Document:
[Alex writes] Well, after the backs to the wall display against Italy, it was all bound to end tragically. I was wait-listed for “conditional tickets” for the pivotal Ghana game in Nuremberg so had to content myself to yet another day of Berlin decadence. To avoid overt match-fixing (such as the German-Austria 0-0 in 1982 with no shots that eliminated unlucky Algeria) the final games of the group stages are played simultaneously. Finding a venue for the Ghana-US game was tricky as most establishments were showing Italy-Czechs. We settled on a fine little Irish pub out in Kreuzberg that featured two screens side by side, an absolute must for any die hard fan wanting to cling to a sliver of hope and sweat over two results.
Some yanks were in the crowd, but most of the neutrals and German were firmly pro-Ghana, a sentiment underscored by pundits referring to them as the “Brazil of African football.” ughh!! In truth, the game was always going to be hard (Cooley had originally predicted a devastating defeat) but if the Italians managed to beat the Czechs, a win would see us through on 4 points. Not!
For the third time the US once again fell behind early, although this time I had drunk enough pilsners (I was prepared) to cushion the blow. The first Ghanaian goal was also symbolic of captain Reyna’s role on the US team. After receiving a backpass Reyna’s first instinct is usually to take care of the ball and calm play down rather than look for quick counter options. Unfortunately, yesterday Reyna failed to notice the really fast Dramani barrelling in on him – the speedy Ghana forward gleefully accepted Captain America’s parting gift, strolled into the box and lashed his shot past Keller. Reyna was injured on the play and after a few minutes exited his last US game.
Without him the US mounted a semblance of a spirited fightback and just before halftime the pesky Beasley nicely poked the ball away from two defenders and sent a sweeping cross for young Texan Clint Dempsey to smash home. Coupled with the Italians scoring in their Czech game, the US was now tied and, remarkably, in need of only one more goal to go through to a dream match against Brazil.
But, all too predictably, our new-found cheeriness and football fantasy lasted just 2 minutes. A shoddy clearance by Bocanegra saw the ball pop-up at the edge of the penalty area. Gooch won the ball as the smaller Pimpong hurled himself across the turf like a human cannonball. German referee Marcus Merk, probably suffering a flashback from all the designer drugs he ingested in Berlin during his student years, pointed to the spot and Stephen Appiah blistered home the penalty kick. Given our serious lack of creativity and quality forwards – note: our joint top scorer this tournament was Italy’s right back – climbing out of another deficit was simply too much for this group of yanks.

The tasks:
#1 In the match report on the Ghana–US game, who scored the penalty kick for Ghana?
#2 Carry on the match report on the Ghana–US game from its last sentence.
The material is separate from the match report on the Ghana–US game.

Material:
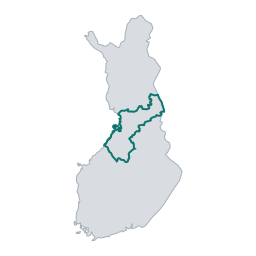 Northern Ostrobothnia on a map of Finland (orthographic projection)
{"feature_id": "FIN-3180", "entity_name": "Northern Ostrobothnia", "entity_type": "Province", "adm_level": 1, "iso_a3": "FIN", "parent_name": "Finland", "parent_adm1": "", "projection": "orthographic", "projection_center": [26.371, 64.957], "detail": "fine", "context": "in_parent", "style": "outline", "palette": "teal", "viewbox_px": 256, "rotation_deg": 0, "n_neighbors": 0, "source": "natural_earth", "source_scale": "10m", "svg_char_len": 8902}
<svg xmlns="http://www.w3.org/2000/svg" viewBox="0 0 256 256"><path d="M109.9,109.2L109.1,105.1L107.9,101.5L106.6,100.5L106.2,99.1L106.1,96.3L106.4,94.1L107.9,92.0L108.3,89.2L109.2,86.9L108.9,85.4L106.8,81.1L106.5,79.7L106.5,77.4L107.8,75.4L107.6,73.3L105.2,72.4L105.4,71.1L106.1,69.0L105.9,67.2L106.1,63.2L107.3,61.5L106.0,60.1L104.8,57.5L103.7,57.3L103.2,54.6L101.3,52.1L94.6,48.3L90.6,44.2L88.6,41.0L86.6,39.1L86.6,37.5L84.5,36.0L85.0,35.4L86.7,35.5L88.0,36.2L88.6,35.4L88.2,33.0L88.4,32.4L90.0,31.3L92.6,31.5L97.5,41.0L98.2,44.1L103.4,45.4L104.0,46.1L105.4,46.1L108.6,44.8L109.8,42.8L111.0,43.0L118.4,47.8L119.6,46.8L120.4,44.0L121.0,42.8L121.9,41.9L123.6,41.4L125.0,39.1L125.2,32.7L125.9,30.8L127.2,24.5L129.5,21.7L131.1,18.7L132.8,18.3L135.7,18.9L139.2,15.8L141.4,15.4L145.5,20.5L151.3,23.6L152.9,27.9L152.3,29.7L149.4,34.6L149.4,35.9L150.5,38.0L146.2,40.8L146.6,41.5L148.9,41.7L149.2,42.7L147.0,48.8L147.0,49.9L149.0,56.5L154.5,59.1L156.2,61.9L160.4,67.5L160.1,70.1L154.7,80.4L153.5,83.2L153.4,85.0L157.2,92.8L159.3,98.3L161.6,102.3L163.7,108.9L163.9,111.3L160.5,112.7L161.5,113.9L160.8,116.0L160.8,119.1L159.9,121.1L160.2,121.6L161.9,121.9L162.1,123.3L162.0,124.1L160.3,125.7L160.2,127.3L161.3,129.9L162.1,130.8L164.9,131.5L165.3,132.2L165.5,134.2L164.3,136.1L164.4,136.9L165.7,140.3L169.5,142.9L170.0,145.0L170.1,146.4L170.0,147.7L167.4,152.7L165.4,154.3L169.9,159.2L177.9,165.2L181.6,170.5L182.0,172.0L180.0,179.2L179.1,181.2L173.3,189.4L164.9,202.8L160.6,208.7L151.9,217.7L145.5,225.8L141.9,227.5L139.0,225.8L137.6,226.2L136.3,227.4L131.8,228.7L131.6,227.4L132.5,224.0L132.1,224.1L131.3,225.7L130.9,227.5L130.0,228.5L128.1,228.9L126.3,227.4L125.4,227.4L126.3,229.6L126.3,230.3L125.3,230.2L123.2,231.9L122.8,231.9L122.1,230.4L119.9,232.0L117.9,232.3L116.6,233.4L110.4,235.0L108.7,237.0L107.6,236.5L100.6,238.0L97.8,237.4L94.5,240.4L92.1,240.6L94.7,237.6L94.9,236.5L93.6,235.8L92.7,234.7L92.0,232.2L91.5,232.0L90.5,235.0L88.8,236.0L86.8,235.9L86.6,234.5L87.0,233.3L86.7,233.0L87.1,232.1L88.1,232.0L88.5,231.6L88.5,231.0L87.7,230.3L88.6,228.2L85.1,227.5L80.8,224.9L80.4,222.9L78.2,224.2L76.4,222.6L76.2,221.7L76.2,214.4L76.6,212.4L77.8,210.0L78.4,207.6L78.6,203.1L79.3,203.2L78.7,201.6L79.7,201.3L79.9,200.8L78.1,193.5L76.9,191.8L78.3,186.7L78.3,185.5L78.2,184.1L76.7,182.3L76.4,177.7L77.1,175.1L80.6,170.8L80.9,168.9L82.7,168.9L82.0,167.2L81.9,165.2L84.5,164.7L85.4,165.4L87.7,164.8L89.7,163.4L89.2,160.6L90.2,160.5L89.9,159.8L90.0,159.1L90.8,159.5L92.2,157.6L92.3,156.1L94.5,155.5L97.2,152.5L99.6,151.0L102.1,148.1L103.1,148.0L103.7,145.9L106.5,142.9L107.5,140.5L110.0,137.7L112.6,132.9L112.9,131.5L116.5,129.8L119.8,130.3L119.7,129.1L119.3,128.3L120.6,127.1L120.4,125.1L119.6,124.1L120.6,116.7L119.6,115.2L116.0,112.6L114.5,112.3L113.7,110.4L114.2,108.1L112.1,109.8L109.9,109.2ZM83.6,228.4L86.1,228.6L86.6,229.8L85.5,230.5L85.3,231.4L85.9,232.8L84.7,232.7L84.1,231.1L82.9,229.9L83.6,228.4ZM115.7,127.4L114.3,128.1L113.2,127.6L113.2,126.2L115.2,125.2L117.1,126.3L116.1,126.6L115.7,127.4ZM78.9,163.4L78.8,164.6L80.2,163.8L80.7,164.2L80.6,165.3L80.1,165.0L78.9,166.2L77.9,165.0L77.4,163.2L78.9,163.4ZM76.5,224.1L76.2,225.1L74.8,225.0L74.2,224.0L74.0,222.2L74.7,221.5L75.0,222.5L76.5,224.1ZM82.1,228.8L81.3,228.8L80.2,227.6L80.1,227.2L80.6,227.0L80.5,225.7L81.3,226.4L81.7,227.3L81.2,227.4L82.1,228.8ZM80.0,232.9L78.9,233.6L78.5,233.4L78.7,232.1L79.4,231.6L80.5,231.6L80.0,232.9ZM77.7,233.5L76.7,233.6L76.2,233.0L77.2,232.0L77.9,232.2L78.0,232.8L77.7,233.5Z" fill="#d9dde1" stroke="#a8b0b8" stroke-width="1"/><path d="M158.0,95.0L158.1,95.4L158.3,96.1L158.6,96.8L159.1,98.1L160.5,100.4L161.3,101.4L161.6,101.9L161.8,102.8L162.2,104.5L162.3,104.9L162.7,105.8L162.8,106.1L163.1,107.2L163.5,108.2L163.6,108.6L164.0,110.6L164.1,111.1L164.1,111.6L163.9,111.8L163.6,111.7L163.0,111.4L160.9,112.2L160.4,112.6L160.7,113.1L161.4,113.5L161.7,114.0L161.6,114.3L160.9,115.2L160.8,115.5L158.6,115.8L157.9,115.6L157.3,115.3L156.6,115.1L156.3,115.2L155.9,116.3L155.2,116.7L153.7,117.0L151.2,118.2L150.9,118.5L151.1,118.7L151.0,118.9L150.7,119.5L150.5,119.8L150.4,119.9L150.6,120.0L150.7,120.4L150.1,120.7L145.8,121.8L145.3,122.0L144.9,122.5L144.5,123.3L144.4,123.8L144.3,124.3L144.2,124.8L144.1,125.1L143.8,125.2L142.9,124.8L139.2,125.4L138.7,125.8L138.5,126.2L138.5,126.9L139.0,127.5L139.4,128.1L139.5,128.3L139.4,128.5L139.5,128.6L139.7,128.8L139.6,129.0L139.5,129.5L139.5,130.0L139.6,130.5L139.3,130.9L139.5,131.0L139.3,131.3L139.0,131.4L138.7,131.4L137.6,131.1L137.0,131.1L135.8,131.9L135.2,132.5L135.0,132.8L134.9,133.2L135.0,133.2L135.0,133.4L135.0,133.8L134.8,134.0L134.7,134.1L134.1,134.9L133.7,135.0L132.6,135.1L132.5,135.3L132.6,135.5L132.5,135.8L132.4,135.9L132.1,136.0L131.9,136.4L131.8,136.7L131.5,136.8L131.7,137.0L130.8,137.3L130.6,137.4L129.9,138.1L129.5,138.3L129.5,138.5L129.4,138.6L129.3,138.8L129.5,139.1L130.4,139.9L130.9,140.7L130.9,141.2L131.0,141.7L131.5,142.3L131.8,142.4L132.1,142.5L132.8,142.4L132.9,142.5L133.0,142.6L133.0,143.2L133.0,143.4L133.3,143.6L133.7,143.6L133.8,144.0L133.9,146.8L134.0,147.7L134.2,148.2L134.8,148.7L133.1,149.3L129.3,152.7L128.7,153.7L128.8,154.3L129.2,157.8L129.1,158.6L128.7,158.8L128.5,159.0L128.3,159.4L128.2,159.7L128.0,160.7L128.0,160.9L127.7,161.5L126.6,162.0L126.0,162.1L125.4,161.9L125.0,161.5L124.2,160.4L123.7,160.1L121.3,159.8L120.8,159.5L120.0,158.6L119.5,158.4L118.8,158.2L118.4,158.3L117.9,158.7L117.6,159.6L117.5,160.4L117.2,161.0L116.7,161.3L116.4,160.7L114.2,158.0L112.9,156.8L112.3,155.8L111.2,153.4L110.8,152.8L110.3,152.5L109.5,152.0L109.2,151.7L109.1,150.8L108.8,150.5L108.4,150.0L108.2,149.6L108.0,148.5L107.9,148.0L107.4,147.3L105.9,146.5L104.3,145.2L104.5,145.0L104.4,145.0L104.4,144.6L104.5,144.3L104.6,144.2L104.8,144.3L105.0,144.3L105.4,144.1L105.6,144.0L105.6,143.8L105.9,143.1L106.1,143.1L106.5,143.4L106.6,143.6L106.5,143.0L106.5,142.7L106.5,142.3L106.7,142.0L107.0,141.6L107.1,141.3L107.3,140.6L107.3,140.4L107.5,140.3L108.0,140.1L108.1,139.9L108.1,139.5L108.3,139.5L108.5,139.3L109.0,139.1L109.3,139.1L109.4,138.6L109.4,138.3L109.6,138.3L109.8,138.4L110.0,138.1L110.1,137.9L110.1,137.7L110.3,137.6L110.5,137.5L110.7,137.4L110.9,137.0L110.9,136.9L110.8,136.7L111.0,136.3L111.0,136.2L111.0,135.5L111.1,135.3L111.4,134.8L111.5,134.2L112.0,133.7L112.4,133.5L112.6,133.3L112.7,133.0L112.6,132.7L112.7,132.3L113.2,131.9L112.8,131.6L112.7,131.4L112.9,131.3L113.1,131.4L113.8,131.8L114.0,131.7L113.9,131.4L114.0,130.9L114.5,130.8L114.6,130.3L115.0,130.1L116.1,130.0L117.8,129.1L118.0,129.0L118.3,129.6L118.4,129.8L118.5,129.8L118.7,129.7L118.8,129.8L118.8,130.3L119.0,130.6L119.1,130.8L119.3,130.8L119.5,130.9L119.5,131.0L119.3,131.0L119.2,131.2L119.5,131.3L120.4,131.0L120.5,131.0L120.4,130.5L120.4,130.3L120.6,129.5L120.5,129.2L120.4,129.2L120.2,129.3L119.7,129.0L119.4,128.8L119.2,128.6L118.9,128.0L119.1,127.7L120.1,127.6L120.3,127.8L120.6,128.2L120.9,128.3L121.1,128.4L121.3,128.0L121.2,127.7L121.0,127.3L121.1,127.0L121.0,126.7L120.7,126.0L120.7,125.8L120.7,125.6L120.6,125.4L120.5,125.1L120.2,124.8L119.2,124.5L119.2,124.0L119.3,123.8L119.6,123.4L119.8,123.3L119.9,123.0L119.9,122.7L119.8,122.4L120.1,122.4L120.3,122.2L120.0,122.1L120.1,121.7L119.9,121.5L120.0,121.3L120.1,120.6L120.3,120.3L120.1,120.0L120.3,119.9L120.4,119.7L119.8,118.9L120.2,118.8L120.3,118.7L120.6,118.2L120.5,117.8L120.7,117.0L120.6,116.6L120.4,116.0L120.1,115.6L119.4,114.9L119.2,114.8L118.8,114.9L118.6,114.8L118.4,114.5L118.3,114.1L118.6,113.8L119.2,112.9L121.0,111.0L122.1,110.6L124.4,110.8L125.5,110.5L127.8,109.3L128.1,109.4L128.0,110.3L128.0,110.9L128.1,111.3L128.3,111.4L134.3,111.7L136.6,110.7L137.2,109.9L139.2,106.4L139.5,106.2L140.5,106.8L140.8,106.7L141.0,106.2L141.4,106.1L141.8,106.8L142.2,107.8L142.4,108.2L142.6,108.6L142.6,108.9L146.5,109.3L146.9,109.2L147.7,108.8L148.6,108.7L149.0,108.5L149.3,108.0L149.3,107.7L149.2,107.1L148.4,106.0L148.2,105.9L148.0,105.6L148.1,104.9L148.3,104.9L148.4,105.1L148.6,105.2L148.8,105.2L149.5,104.9L150.7,105.0L151.1,104.9L151.3,104.7L151.4,104.4L151.4,103.9L151.1,103.8L150.8,103.7L150.3,103.2L150.1,102.6L150.0,102.3L150.1,102.1L150.5,102.0L150.8,101.9L151.0,101.5L151.0,101.3L151.1,101.1L151.3,100.8L151.3,100.6L151.1,100.4L151.3,99.7L151.1,99.5L151.1,99.4L151.1,99.2L150.9,99.1L150.7,99.1L150.4,99.3L150.2,99.3L150.3,99.1L149.9,98.9L149.6,98.5L149.3,98.0L149.2,97.3L149.3,96.7L149.5,96.3L149.6,96.0L149.8,95.8L150.2,95.8L150.3,95.7L150.4,95.4L150.4,94.5L150.4,94.4L150.8,94.1L154.7,95.4L155.2,95.4L155.9,95.1L158.0,95.0ZM117.1,126.0L117.5,125.9L117.7,126.3L117.4,126.4L116.8,126.4L116.0,126.2L115.5,126.2L115.3,126.6L114.6,127.1L114.8,127.7L115.4,127.6L115.5,127.8L115.4,127.9L115.1,127.9L115.0,128.0L114.9,128.1L114.6,128.2L114.4,128.2L114.4,127.7L114.3,127.4L114.2,127.2L113.9,127.7L113.7,127.8L113.4,127.3L113.2,126.9L113.1,126.3L113.3,126.0L114.0,125.3L114.8,125.3L115.7,125.1L116.1,125.3L116.2,125.6L116.1,125.9L116.3,125.8L117.1,126.0Z" fill="none" stroke="#0f766e" stroke-width="2"/></svg>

Final answers:
#1 Stephen Appiah

#2
The second half was painfully predictable: the US had lots of possession but could not cross the ball with any quality while the Ghanaians, obviously having watched lots of Italian training videos, performed their best platform diving impersonations and writhed around in excruciating agony each time they were touched. Having played very well against Italy Landon Donovan reverted to Czech like form with the whole front line, with exception of Dempsey, looking pretty timid. Er, that thing with the white posts – its is called a “goal” – at some point it might be fun to actually try and shoot the ball at it..Just to really rub it in and round off a wonderful afternoon, the BBC roundtable gleefully jocked the Ghanaians while they cheerfully mused that “Even though we were egging on Ghana I suppose the Yank fans, if there are any, could feel a bit hard done by, couldn’t they..” Man, I love the British media.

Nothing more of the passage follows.